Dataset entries
__________________________________________________
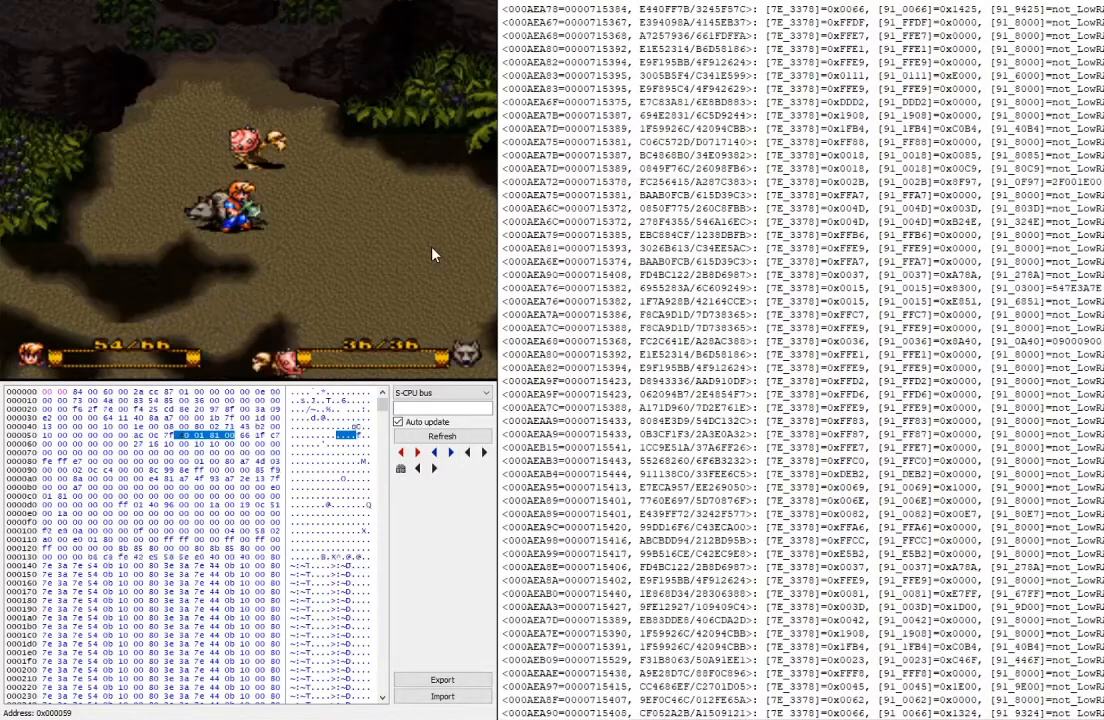
{"buttons": [], "events": [[33, "L2", "up"]]}
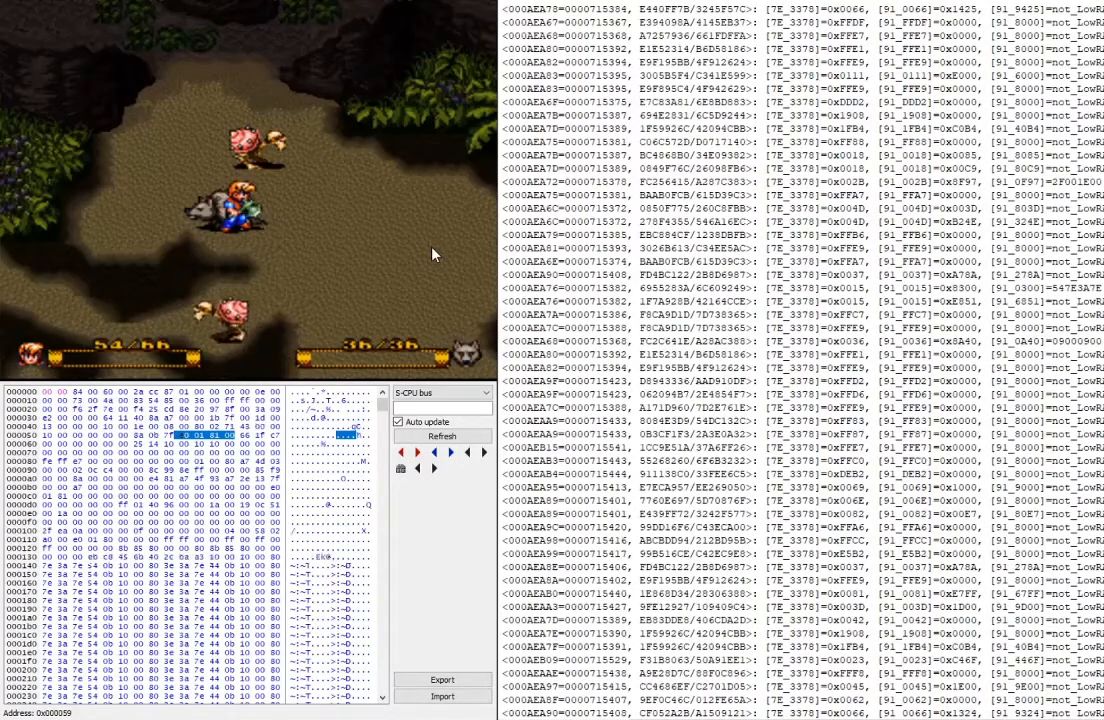
{"buttons": ["A"], "events": [[67, "Y", "down"], [200, "Y", "up"], [467, "A", "down"]]}
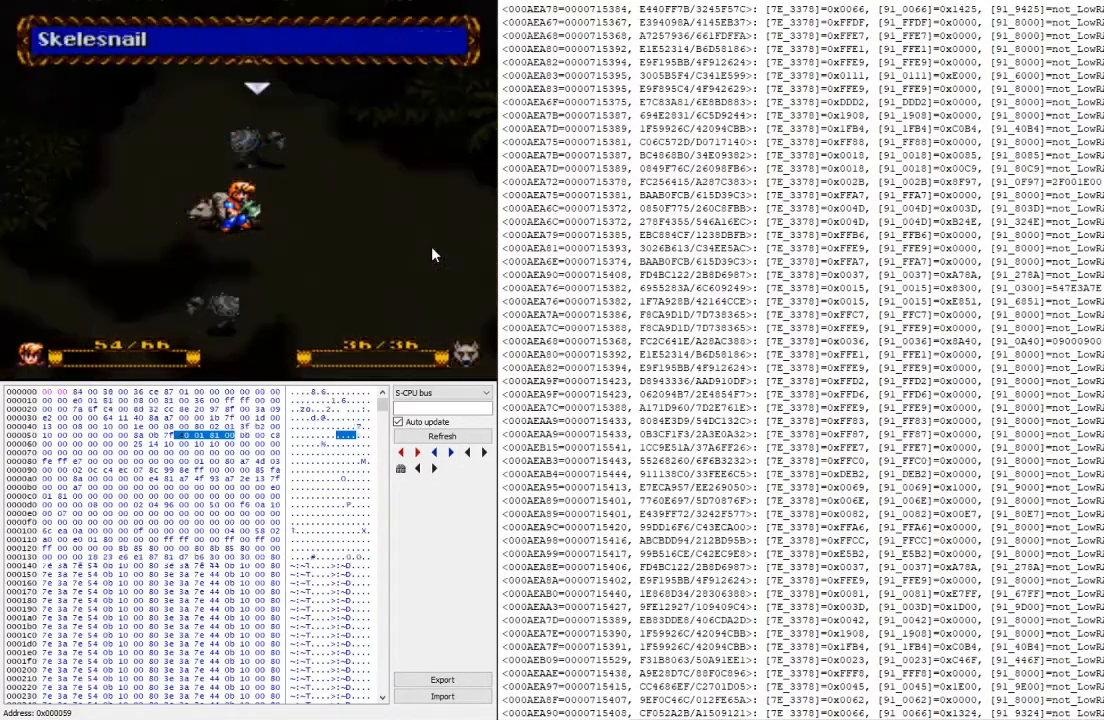
{"buttons": [], "events": [[67, "A", "up"], [200, "A", "down"], [367, "A", "up"]]}
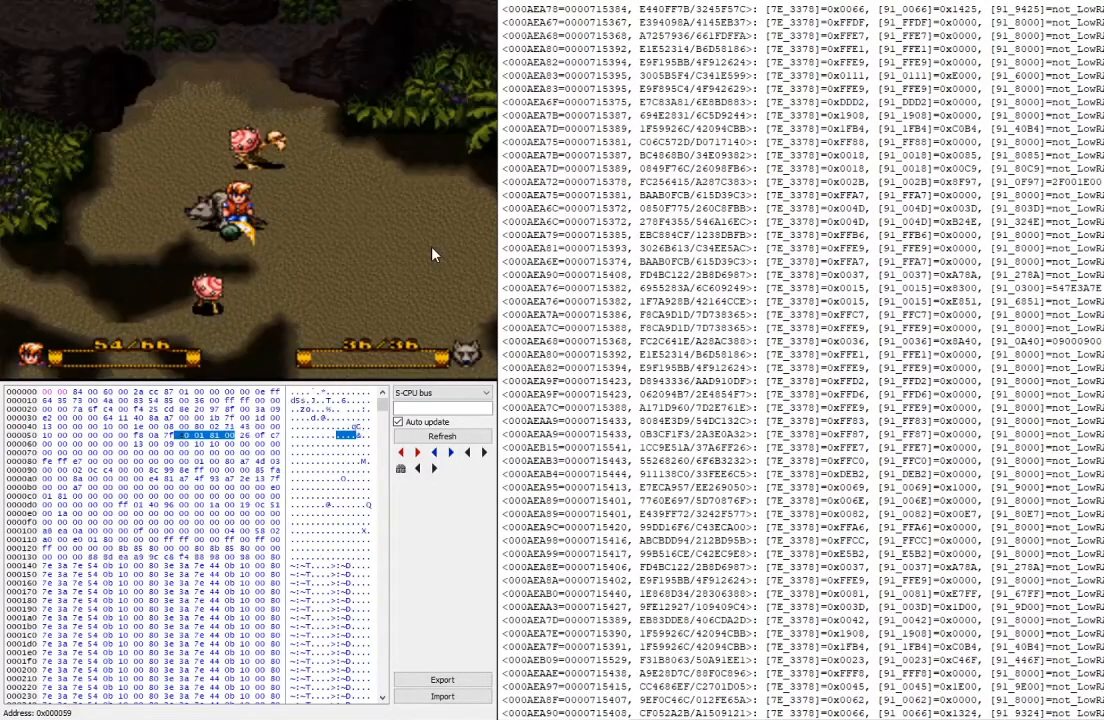
{"buttons": [], "events": []}
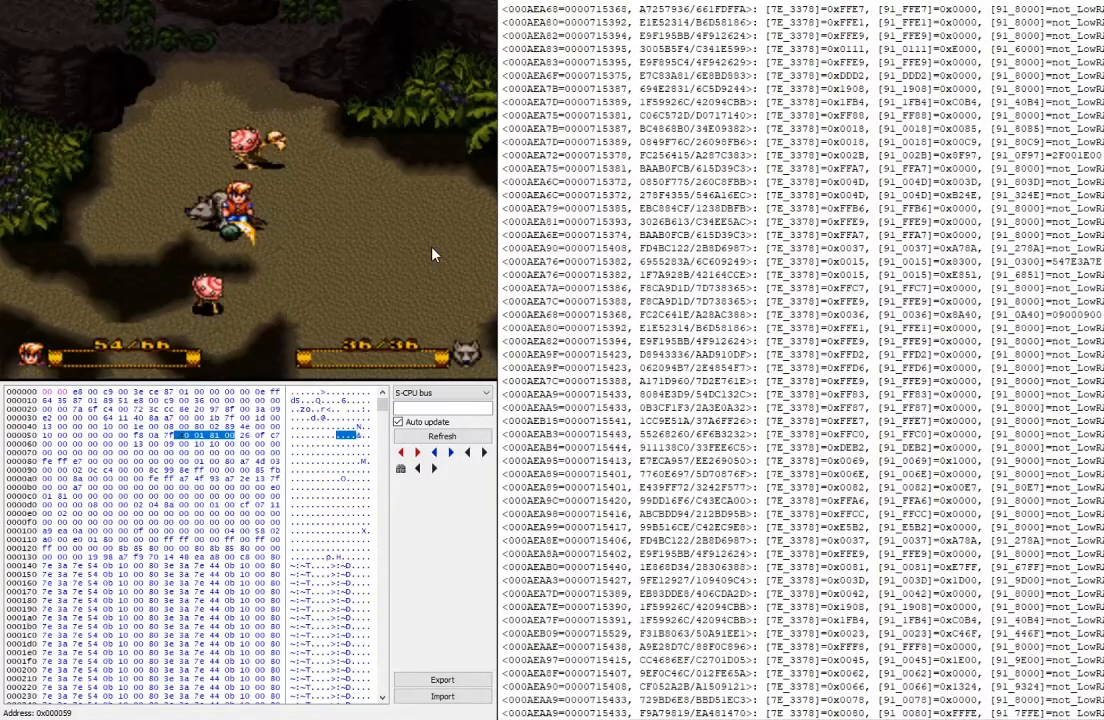
{"buttons": ["L2"], "events": [[333, "L2", "down"]]}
__________________________________________________
Repeat the records word for word. Any picture in them should be left out.

## Task solution
{"buttons": [], "events": [[33, "L2", "up"]]}
{"buttons": ["A"], "events": [[67, "Y", "down"], [200, "Y", "up"], [467, "A", "down"]]}
{"buttons": [], "events": [[67, "A", "up"], [200, "A", "down"], [367, "A", "up"]]}
{"buttons": [], "events": []}
{"buttons": ["L2"], "events": [[333, "L2", "down"]]}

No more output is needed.